We know that the kinetic energy of an atom or molecule is calculated by the formula:
ke = 1/2 mv2
where m is the mass of the particle and v is its velocity.
When we have to describe the distribution of kinetic energies in a large collection of atoms or molecules, we must resort to statistics. Maxwell and Boltzmann discovered that this distribution may be described by plotting the fraction of molecules in a container with a given kinetic energy vs kinetic energy. Alternately, we can plot the probability that gas molecules will have a given kinetic energy vs. kinetic energy. This latter plot is depicted below"
Notice that the plot is not symmetric so the most probable kinetic energy is not the same as the average kinetic energy.
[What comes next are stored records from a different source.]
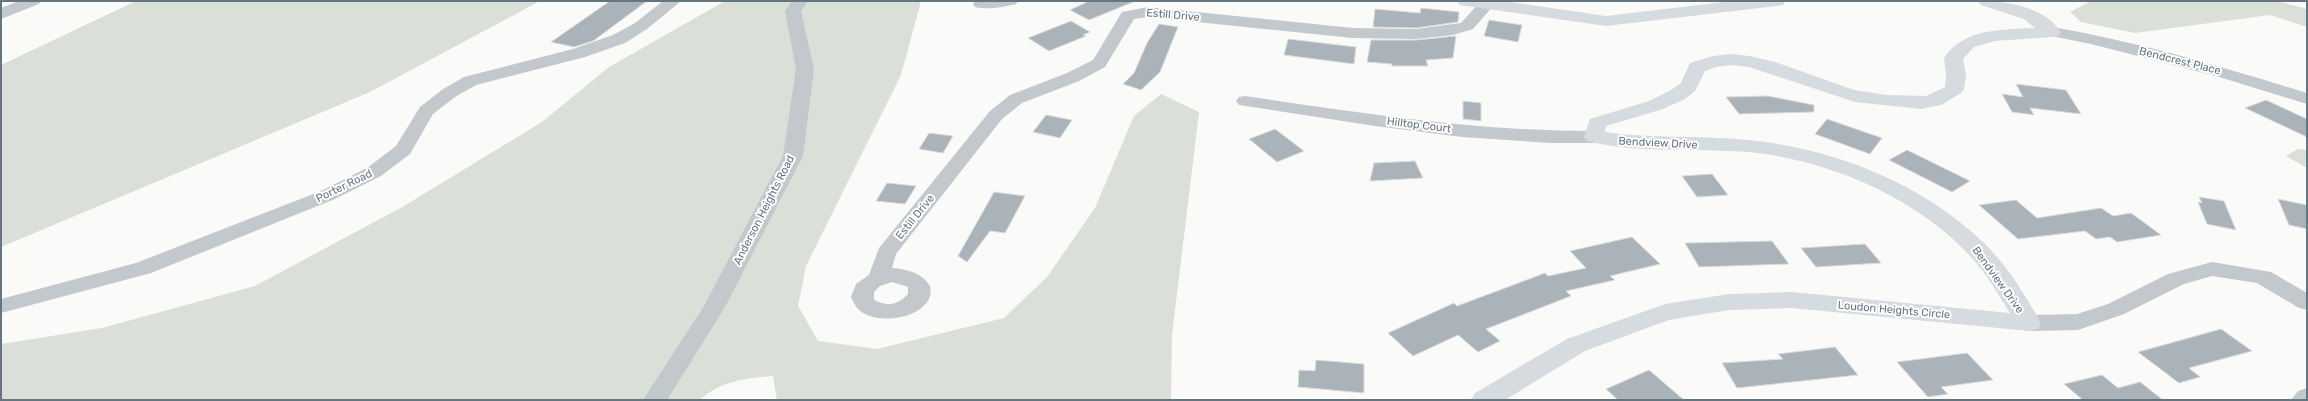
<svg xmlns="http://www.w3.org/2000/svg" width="2308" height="401" viewBox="0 0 2308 401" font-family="Rubik,sans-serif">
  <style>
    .green { fill: #dadfd7 }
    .building { fill: #aab3b9; stroke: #dcdcda }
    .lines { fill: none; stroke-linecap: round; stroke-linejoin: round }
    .street { fill: #c3c8cc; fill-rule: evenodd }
    .secondary { fill: #d6dbdf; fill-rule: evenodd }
    .labels { text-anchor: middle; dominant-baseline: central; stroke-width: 4; stroke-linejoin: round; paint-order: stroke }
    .street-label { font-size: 11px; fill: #657683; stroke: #fff }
  </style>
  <rect width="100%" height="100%" fill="#fafaf8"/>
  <g class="green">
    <polygon points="136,1 540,1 370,92 1,247 1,65"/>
    <path d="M725 1H921L901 75 806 266 798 306 818 341 877 349 1004 318 1047 277 1095 208 1134 116 1161 94 1199 112 1172 335 1171 400H777L773 376C747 378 720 381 700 400H1V344L102 328 255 286 404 206 542 122 609 67Z"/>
    <polygon points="2091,1 2276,1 2307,9 2307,27 2270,15 2135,33 2081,22 2070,12"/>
    <polygon points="2298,149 2307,150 2307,168 2286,156"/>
  </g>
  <g class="building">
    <polygon points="610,1 647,1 593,41 574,47 551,42"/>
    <polygon points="1089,1 1133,1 1133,2 1089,20 1070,10"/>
    <polygon points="1421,8 1459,12 1458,22 1416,28 1373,27 1375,9 1420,13"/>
    <polygon points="1489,20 1522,25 1518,42 1484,36"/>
    <polygon points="1071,21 1090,32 1083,35 1086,36 1049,51 1028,38"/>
    <polygon points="1159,24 1178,27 1160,72 1141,90 1123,84 1134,73 1147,43"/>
    <polygon points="1456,36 1453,58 1426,60 1428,66 1392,66 1392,64 1367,62 1371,40 1416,40"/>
    <polygon points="1288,39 1356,47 1354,64 1284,55"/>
    <polygon points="2016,84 2066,90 2081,114 2030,108 2034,115 2012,112 2002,94 2023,97"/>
    <polygon points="1768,96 1814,105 1814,112 1739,114 1726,97"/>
    <polygon points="2266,100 2307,119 2307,137 2245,108"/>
    <polygon points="1463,101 1481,103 1481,121 1463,119"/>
    <polygon points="1046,115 1072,120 1060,138 1033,132"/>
    <polygon points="1827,119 1882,138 1870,154 1815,134"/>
    <polygon points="1275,129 1304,151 1277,162 1249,139"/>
    <polygon points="929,133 953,136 943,153 919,149"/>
    <polygon points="1907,150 1970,181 1952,192 1889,160"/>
    <polygon points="1415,161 1423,178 1370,181 1374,163"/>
    <polygon points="1712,174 1728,195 1697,197 1682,176"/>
    <polygon points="887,183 916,186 905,204 876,201"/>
    <polygon points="994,192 1025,196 1005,233 990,231 967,262 958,256"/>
    <polygon points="2199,197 2224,201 2236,230 2207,224 2198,202 2202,203"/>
    <polygon points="2278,199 2307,205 2307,229 2289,225"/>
    <polygon points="2016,200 2037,218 2101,208 2113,216 2131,213 2161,235 2117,242 2110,237 2096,239 2085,231 2018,239 1979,205"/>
    <polygon points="1632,237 1660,264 1610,276 1615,280 1566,291 1571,296 1486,329 1500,341 1478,352 1458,335 1413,356 1388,333 1454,303 1457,306 1545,273 1548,276 1586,268 1570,251"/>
    <polygon points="1772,241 1789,264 1699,267 1685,243"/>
    <polygon points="1865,244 1881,263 1816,267 1801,248"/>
    <polygon points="2221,329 2252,351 2189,368 2200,377 2179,383 2138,352"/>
    <polygon points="1835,347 1858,375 1737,388 1722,363 1783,359 1778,354"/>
    <polygon points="1967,353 1993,380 1941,387 1948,394 1928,397 1897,362"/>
    <polygon points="1316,360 1364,364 1364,393 1298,387 1299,370 1315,371"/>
    <polygon points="1649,370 1684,400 1618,400 1606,389"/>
    <polygon points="2102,375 2118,388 2140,382 2163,400 2083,400 2064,384"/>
  </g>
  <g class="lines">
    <g class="street">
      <polygon points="19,1 41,1 39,4 1,19 1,8"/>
      <polygon points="663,1 681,1 647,29 625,43 585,57 476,85 455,97 433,114 410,154 381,176 335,199 151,273 1,313 1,299 136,263 321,191 367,168 396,146 420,107 443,89 464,77 573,49 613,35 635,23"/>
      <polygon points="792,1 808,1 801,11 814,69 803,156 725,307 667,400 643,400 704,306 783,156 796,69 785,11"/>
      <path d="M975 1H1018L1016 4C1004 7 987 10 975 7L973 4Z"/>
      <path d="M1480 2H1492L1494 5 1473 29 1453 35 1416 39 1353 38 1148 17 1134 19 1105 67 1079 81 1022 103 1002 119 896 254 892 268C907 269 922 273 930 286 937 316 879 328 859 310 856 307 853 302 851 297L856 284 869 275 879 248 990 111 1010 95 1067 73 1093 60 1122 12 1148 7 1353 28 1416 29 1461 23ZM892 282 908 287V294C898 305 887 307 874 300V292L880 286Z"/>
      <path d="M2052 27C2139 42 2223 67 2307 93V104L2216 76 2091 44 2046 35 2044 32 2046 29Z"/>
      <path d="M1245 96C1361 113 1476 131 1594 131L1601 133 1603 137 1601 141 1594 143H1550L1462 137 1375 126 1239 105 1236 101 1239 97Z"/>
      <polygon points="2212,262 2271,272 2307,293 2307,310 2299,308 2257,283 2212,276 2184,284 2124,314 2078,330 2029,331 2021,328 2018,323 2021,318 2029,315 2077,314 2108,304 2168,274"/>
      <polygon points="2307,388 2307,400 2291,400 2298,391"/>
    </g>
    <g class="secondary">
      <polygon points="1457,1 1503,1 1606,16 1732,1 1786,1 1783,5 1777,6 1606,26 1466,6 1460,5"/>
      <path d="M1978 1C2007 1 2043 6 2061 32L2058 36 2052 37 1995 41 1974 47 1963 59 1966 75 1964 89 1961 93 1941 105 1921 109 1855 102 1749 67 1731 65 1716 67 1705 71 1695 91 1685 99 1663 109 1606 126 1605 132C1652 139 1700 135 1748 140 1834 148 1925 184 1987 246 2009 268 2026 297 2041 323L2038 329 2029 331 1792 308 1729 310 1669 320 1585 351 1505 400H1471L1475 393 1567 339 1665 304 1729 294 1792 292 2010 313C1998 294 1987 274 1972 258 1917 197 1827 159 1747 152 1694 148 1639 154 1587 141L1584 137 1590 119 1649 101 1671 90 1681 83 1690 63 1713 56 1731 54 1749 56 1775 62 1854 90 1886 95 1926 96 1945 87 1946 75 1944 58C1964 28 2002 30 2035 28L2024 19 1981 5Z"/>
    </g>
  </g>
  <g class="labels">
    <g class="street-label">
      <text transform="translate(1173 15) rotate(5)">Estill Drive</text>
      <text transform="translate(2180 61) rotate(14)">Bendcrest Place</text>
      <text transform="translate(1419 125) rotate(7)">Hilltop Court</text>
      <text transform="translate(1658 143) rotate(3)">Bendview Drive</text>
      <text transform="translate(344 186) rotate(-26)">Porter Road</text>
      <text transform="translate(764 210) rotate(-63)">Anderson Heights Road</text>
      <text transform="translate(915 217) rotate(-51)">Estill Drive</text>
      <text transform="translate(1998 280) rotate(54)">Bendview Drive</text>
      <text transform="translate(1894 310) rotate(5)">Loudon Heights Circle</text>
    </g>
  </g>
  <rect width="2308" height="401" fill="none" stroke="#657683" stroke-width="4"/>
</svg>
Temperature is directly proportional to the average kinetic energy of molecules, and, in fact, the equation:
ke = 3/2 nRT
where n is the number of moles of gas, T is the temperature in Kelvins, and R is the Universal gas constant
If T is proportional to the average kinetic energy, then we'd expect for this change in the average kinetic energy to be reflected in changes in the shape of the Boltzmann distribution. Since in our example we're using probability on the vertical axis, the area under the curve must be exactly equal to 1.0 at all times (there must ge a unit probability of the gas having some kinetic energy). As temperature increases, the curve will spread to the right and the value of the most probable kinetic energy will decrease. This is illustrated below for several temperatures.
It is often useful to fix our attention on some value of the kinetic energy and ask what happens to the fraction of molecules with kinetic energies equal to or greater than this value as we change the temperature. Let's re-examine the curves from above with this in mind. These curves are illustrated below. I have selected a reference kinetic energy in Red. Notice that as T increases, the fraction of molecules with energies greater than the red line increase. This fact is of fundamental importance to properties of matter such as vapro pressures, and we will see that these ideas underlie the effect of temperature on the rates of chemical processes. Whenever a question arises about the effect of temperature on some chemical process, you should refer back to the Maxwell-Boltzmann concepts.